WHAT YOU SHOULD DO.
In the records below, render the lines starting at the one that contains "[lnk-endpoints]: iot-hub-devguide-endpoints.md" and ending at the one that contains "[lnk-identity]: iot-hub-devguide-identity-registry.md" as a numbered list, with both of those lines included and blank lines left out.

Saved data entries
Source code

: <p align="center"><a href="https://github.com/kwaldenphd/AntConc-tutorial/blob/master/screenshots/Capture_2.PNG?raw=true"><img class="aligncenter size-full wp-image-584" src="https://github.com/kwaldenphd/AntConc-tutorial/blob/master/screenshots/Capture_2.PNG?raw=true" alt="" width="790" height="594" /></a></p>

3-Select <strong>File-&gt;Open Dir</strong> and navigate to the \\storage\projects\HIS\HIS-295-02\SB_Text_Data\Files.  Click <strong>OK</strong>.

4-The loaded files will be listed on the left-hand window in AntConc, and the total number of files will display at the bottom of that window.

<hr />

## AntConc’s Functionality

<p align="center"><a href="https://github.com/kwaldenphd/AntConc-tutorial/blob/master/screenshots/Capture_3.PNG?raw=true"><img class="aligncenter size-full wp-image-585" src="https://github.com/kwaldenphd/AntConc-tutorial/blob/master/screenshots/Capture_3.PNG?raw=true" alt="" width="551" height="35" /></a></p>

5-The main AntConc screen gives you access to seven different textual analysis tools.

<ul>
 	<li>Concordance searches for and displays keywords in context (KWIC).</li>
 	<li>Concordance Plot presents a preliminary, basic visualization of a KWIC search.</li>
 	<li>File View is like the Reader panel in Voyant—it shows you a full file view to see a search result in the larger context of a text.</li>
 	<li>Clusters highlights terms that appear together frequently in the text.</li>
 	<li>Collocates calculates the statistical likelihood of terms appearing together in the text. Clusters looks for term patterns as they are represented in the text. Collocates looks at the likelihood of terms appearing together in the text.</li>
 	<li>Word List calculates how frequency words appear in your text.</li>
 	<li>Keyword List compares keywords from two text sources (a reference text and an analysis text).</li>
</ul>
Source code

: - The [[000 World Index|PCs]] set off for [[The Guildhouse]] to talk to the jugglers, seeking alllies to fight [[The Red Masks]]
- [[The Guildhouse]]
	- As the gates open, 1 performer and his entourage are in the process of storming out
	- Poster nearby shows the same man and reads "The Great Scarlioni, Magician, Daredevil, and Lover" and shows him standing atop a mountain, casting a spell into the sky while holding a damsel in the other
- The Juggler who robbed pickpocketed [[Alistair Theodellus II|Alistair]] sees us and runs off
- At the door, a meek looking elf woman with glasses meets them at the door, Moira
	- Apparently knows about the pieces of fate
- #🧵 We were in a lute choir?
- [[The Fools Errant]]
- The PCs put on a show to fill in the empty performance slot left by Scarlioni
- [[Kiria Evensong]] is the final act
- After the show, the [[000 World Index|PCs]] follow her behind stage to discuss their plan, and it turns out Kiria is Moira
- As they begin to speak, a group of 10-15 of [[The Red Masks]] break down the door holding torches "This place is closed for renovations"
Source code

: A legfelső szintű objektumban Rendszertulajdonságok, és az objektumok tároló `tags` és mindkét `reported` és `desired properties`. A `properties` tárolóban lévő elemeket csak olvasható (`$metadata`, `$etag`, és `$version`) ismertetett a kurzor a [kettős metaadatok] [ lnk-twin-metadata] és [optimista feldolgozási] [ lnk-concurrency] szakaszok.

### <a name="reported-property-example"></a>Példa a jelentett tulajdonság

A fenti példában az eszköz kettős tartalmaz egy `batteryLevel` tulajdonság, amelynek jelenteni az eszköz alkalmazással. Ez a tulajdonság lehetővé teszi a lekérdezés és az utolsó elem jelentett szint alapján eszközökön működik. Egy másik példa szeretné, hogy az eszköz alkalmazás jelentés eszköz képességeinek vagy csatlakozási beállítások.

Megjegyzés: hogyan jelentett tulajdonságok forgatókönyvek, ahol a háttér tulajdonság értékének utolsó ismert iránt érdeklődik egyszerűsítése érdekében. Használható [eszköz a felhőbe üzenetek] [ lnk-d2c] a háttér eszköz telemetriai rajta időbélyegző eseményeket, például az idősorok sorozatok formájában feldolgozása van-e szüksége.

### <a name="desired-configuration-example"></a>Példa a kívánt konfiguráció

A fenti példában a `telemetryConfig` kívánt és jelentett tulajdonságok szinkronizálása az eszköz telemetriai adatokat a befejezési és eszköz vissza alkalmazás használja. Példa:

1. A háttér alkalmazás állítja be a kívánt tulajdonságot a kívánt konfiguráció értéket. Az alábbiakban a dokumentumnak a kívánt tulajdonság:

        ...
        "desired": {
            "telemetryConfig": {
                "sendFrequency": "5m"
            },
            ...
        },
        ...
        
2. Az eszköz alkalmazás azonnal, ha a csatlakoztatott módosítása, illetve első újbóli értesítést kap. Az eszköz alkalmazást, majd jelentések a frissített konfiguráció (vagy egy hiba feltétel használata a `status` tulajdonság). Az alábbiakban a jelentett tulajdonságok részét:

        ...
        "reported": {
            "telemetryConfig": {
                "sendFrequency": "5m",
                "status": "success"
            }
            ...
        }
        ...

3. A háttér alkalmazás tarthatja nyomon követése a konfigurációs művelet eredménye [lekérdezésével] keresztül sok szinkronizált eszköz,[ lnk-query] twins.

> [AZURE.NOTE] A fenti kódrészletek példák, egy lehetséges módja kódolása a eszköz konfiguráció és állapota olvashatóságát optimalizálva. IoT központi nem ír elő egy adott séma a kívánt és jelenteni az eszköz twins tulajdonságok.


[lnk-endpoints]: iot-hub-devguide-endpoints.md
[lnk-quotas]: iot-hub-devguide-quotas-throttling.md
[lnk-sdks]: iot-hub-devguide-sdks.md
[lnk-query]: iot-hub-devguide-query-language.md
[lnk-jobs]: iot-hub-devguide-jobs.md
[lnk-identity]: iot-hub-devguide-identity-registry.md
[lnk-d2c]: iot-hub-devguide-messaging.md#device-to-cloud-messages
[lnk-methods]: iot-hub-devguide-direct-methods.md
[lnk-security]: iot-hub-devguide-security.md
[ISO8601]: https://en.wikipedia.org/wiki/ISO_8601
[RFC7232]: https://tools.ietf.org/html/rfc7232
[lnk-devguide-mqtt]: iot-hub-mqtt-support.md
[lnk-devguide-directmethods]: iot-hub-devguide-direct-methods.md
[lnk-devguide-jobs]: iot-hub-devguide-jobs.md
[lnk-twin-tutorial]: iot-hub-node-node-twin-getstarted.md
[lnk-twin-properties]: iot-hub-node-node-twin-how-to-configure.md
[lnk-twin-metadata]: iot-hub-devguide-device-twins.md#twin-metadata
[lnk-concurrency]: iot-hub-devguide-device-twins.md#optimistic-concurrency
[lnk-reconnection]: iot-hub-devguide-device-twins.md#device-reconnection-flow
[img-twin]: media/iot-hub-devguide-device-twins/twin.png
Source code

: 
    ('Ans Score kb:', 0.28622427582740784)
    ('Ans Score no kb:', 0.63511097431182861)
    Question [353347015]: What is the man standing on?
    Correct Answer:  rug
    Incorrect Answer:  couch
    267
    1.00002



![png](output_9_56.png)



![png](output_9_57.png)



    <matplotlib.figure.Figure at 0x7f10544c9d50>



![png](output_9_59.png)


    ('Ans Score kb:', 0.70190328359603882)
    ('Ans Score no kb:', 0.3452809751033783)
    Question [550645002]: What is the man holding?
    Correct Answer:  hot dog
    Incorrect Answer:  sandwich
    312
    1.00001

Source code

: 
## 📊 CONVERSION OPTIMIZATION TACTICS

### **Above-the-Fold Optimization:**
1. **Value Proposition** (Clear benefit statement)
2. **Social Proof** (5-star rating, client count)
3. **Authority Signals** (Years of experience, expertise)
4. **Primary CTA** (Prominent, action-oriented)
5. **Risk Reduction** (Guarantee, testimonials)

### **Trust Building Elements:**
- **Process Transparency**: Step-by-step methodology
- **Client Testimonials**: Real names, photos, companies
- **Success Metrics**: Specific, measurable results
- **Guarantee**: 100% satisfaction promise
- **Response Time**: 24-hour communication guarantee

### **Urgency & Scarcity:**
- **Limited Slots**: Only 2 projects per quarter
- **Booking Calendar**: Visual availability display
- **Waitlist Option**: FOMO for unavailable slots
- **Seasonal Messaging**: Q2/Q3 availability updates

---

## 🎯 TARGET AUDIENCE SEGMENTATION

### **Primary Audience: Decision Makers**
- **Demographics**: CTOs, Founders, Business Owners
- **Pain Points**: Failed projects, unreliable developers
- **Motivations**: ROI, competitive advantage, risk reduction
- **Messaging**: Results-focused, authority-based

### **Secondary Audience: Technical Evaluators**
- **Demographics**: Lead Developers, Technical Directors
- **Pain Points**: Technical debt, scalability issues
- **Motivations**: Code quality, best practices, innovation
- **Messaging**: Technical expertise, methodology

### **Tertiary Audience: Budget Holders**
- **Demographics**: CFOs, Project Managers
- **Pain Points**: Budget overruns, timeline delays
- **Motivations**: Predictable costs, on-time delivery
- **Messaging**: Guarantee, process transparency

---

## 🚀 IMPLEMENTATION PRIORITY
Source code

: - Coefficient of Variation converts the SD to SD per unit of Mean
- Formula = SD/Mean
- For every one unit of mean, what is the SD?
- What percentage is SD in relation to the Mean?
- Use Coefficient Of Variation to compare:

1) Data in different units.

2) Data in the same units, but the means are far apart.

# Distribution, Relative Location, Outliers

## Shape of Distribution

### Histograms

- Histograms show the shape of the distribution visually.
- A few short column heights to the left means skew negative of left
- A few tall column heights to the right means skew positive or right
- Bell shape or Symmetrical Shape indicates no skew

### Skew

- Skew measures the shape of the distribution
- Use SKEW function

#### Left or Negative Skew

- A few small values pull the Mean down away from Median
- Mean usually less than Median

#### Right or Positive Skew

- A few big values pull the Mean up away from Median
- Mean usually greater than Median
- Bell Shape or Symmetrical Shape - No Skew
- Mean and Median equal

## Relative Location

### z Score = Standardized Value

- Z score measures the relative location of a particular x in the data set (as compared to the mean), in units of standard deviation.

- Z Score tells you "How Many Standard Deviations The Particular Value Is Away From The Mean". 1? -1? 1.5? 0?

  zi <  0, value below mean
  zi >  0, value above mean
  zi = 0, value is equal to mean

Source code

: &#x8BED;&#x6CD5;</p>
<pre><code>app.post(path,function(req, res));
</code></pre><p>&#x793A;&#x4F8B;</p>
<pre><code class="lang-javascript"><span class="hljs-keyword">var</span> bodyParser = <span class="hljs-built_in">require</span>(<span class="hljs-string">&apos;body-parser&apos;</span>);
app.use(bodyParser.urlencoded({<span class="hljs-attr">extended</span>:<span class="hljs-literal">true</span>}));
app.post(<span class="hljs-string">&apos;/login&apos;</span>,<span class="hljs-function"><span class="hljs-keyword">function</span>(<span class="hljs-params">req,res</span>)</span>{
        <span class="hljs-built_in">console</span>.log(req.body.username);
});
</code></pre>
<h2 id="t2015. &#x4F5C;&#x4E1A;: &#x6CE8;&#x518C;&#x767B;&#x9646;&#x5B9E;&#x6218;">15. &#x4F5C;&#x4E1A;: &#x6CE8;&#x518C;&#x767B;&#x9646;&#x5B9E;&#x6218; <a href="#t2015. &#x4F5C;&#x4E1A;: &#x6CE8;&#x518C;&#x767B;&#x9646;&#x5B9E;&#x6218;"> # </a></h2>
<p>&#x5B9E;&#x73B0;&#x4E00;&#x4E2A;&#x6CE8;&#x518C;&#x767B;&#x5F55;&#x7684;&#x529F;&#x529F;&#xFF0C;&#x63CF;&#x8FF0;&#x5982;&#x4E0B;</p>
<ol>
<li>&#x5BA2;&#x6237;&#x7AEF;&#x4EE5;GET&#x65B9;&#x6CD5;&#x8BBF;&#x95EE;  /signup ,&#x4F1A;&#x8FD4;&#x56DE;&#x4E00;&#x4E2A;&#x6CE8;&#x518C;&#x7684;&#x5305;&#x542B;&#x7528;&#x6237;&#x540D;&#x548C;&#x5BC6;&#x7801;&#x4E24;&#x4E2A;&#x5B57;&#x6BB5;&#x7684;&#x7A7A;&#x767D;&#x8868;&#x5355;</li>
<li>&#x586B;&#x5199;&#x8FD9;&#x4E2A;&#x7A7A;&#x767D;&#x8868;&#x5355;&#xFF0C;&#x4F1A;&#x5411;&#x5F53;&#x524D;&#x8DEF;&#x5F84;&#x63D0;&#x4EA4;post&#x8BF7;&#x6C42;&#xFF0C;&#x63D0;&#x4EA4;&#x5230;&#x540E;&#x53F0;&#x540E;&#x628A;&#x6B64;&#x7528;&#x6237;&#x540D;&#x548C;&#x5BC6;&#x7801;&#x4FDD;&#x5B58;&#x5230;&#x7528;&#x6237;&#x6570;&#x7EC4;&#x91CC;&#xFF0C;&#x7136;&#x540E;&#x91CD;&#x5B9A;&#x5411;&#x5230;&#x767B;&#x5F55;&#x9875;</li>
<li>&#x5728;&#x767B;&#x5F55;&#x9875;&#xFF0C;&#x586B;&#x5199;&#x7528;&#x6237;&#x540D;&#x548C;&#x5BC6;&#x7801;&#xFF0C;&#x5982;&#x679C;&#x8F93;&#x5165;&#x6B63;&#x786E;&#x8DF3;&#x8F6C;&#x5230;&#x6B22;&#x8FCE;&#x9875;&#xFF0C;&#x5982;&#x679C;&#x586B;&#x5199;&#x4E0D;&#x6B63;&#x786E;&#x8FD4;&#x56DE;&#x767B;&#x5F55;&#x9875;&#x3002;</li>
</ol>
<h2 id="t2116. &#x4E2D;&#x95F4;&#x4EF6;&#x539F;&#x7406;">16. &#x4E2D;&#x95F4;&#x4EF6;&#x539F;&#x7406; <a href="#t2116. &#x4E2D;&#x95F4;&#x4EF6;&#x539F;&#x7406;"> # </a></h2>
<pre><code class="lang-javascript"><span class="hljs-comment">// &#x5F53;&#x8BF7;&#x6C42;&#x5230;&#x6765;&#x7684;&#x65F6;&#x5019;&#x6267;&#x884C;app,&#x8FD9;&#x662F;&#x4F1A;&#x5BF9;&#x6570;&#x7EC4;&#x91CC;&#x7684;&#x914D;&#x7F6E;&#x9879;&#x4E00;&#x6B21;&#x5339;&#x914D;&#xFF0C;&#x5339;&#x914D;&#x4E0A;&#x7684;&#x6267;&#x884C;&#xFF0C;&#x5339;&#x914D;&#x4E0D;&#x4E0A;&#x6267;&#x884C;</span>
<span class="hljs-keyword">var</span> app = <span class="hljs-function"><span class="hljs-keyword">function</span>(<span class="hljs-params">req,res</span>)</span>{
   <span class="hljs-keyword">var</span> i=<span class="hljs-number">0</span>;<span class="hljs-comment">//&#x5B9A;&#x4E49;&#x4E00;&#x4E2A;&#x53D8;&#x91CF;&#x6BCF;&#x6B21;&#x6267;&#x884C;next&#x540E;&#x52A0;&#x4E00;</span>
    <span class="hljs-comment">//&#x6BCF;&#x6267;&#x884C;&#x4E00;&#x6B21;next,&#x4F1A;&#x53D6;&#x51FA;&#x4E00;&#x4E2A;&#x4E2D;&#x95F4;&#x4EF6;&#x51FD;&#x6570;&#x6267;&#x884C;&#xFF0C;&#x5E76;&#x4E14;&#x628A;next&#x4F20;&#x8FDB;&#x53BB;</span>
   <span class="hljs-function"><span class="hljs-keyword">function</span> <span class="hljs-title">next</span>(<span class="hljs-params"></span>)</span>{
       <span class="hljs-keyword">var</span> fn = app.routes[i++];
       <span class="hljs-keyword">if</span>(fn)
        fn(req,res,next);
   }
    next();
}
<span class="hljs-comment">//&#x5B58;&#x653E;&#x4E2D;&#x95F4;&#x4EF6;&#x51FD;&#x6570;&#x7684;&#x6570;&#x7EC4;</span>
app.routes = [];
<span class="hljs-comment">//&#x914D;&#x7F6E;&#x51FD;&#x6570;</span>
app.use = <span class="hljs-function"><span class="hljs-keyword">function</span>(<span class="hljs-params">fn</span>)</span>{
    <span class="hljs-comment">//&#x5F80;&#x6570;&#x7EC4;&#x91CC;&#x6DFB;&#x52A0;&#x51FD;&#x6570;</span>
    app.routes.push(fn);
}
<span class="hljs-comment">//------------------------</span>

TASK ANSWER.
1. [lnk-endpoints]: iot-hub-devguide-endpoints.md
2. [lnk-quotas]: iot-hub-devguide-quotas-throttling.md
3. [lnk-sdks]: iot-hub-devguide-sdks.md
4. [lnk-query]: iot-hub-devguide-query-language.md
5. [lnk-jobs]: iot-hub-devguide-jobs.md
6. [lnk-identity]: iot-hub-devguide-identity-registry.md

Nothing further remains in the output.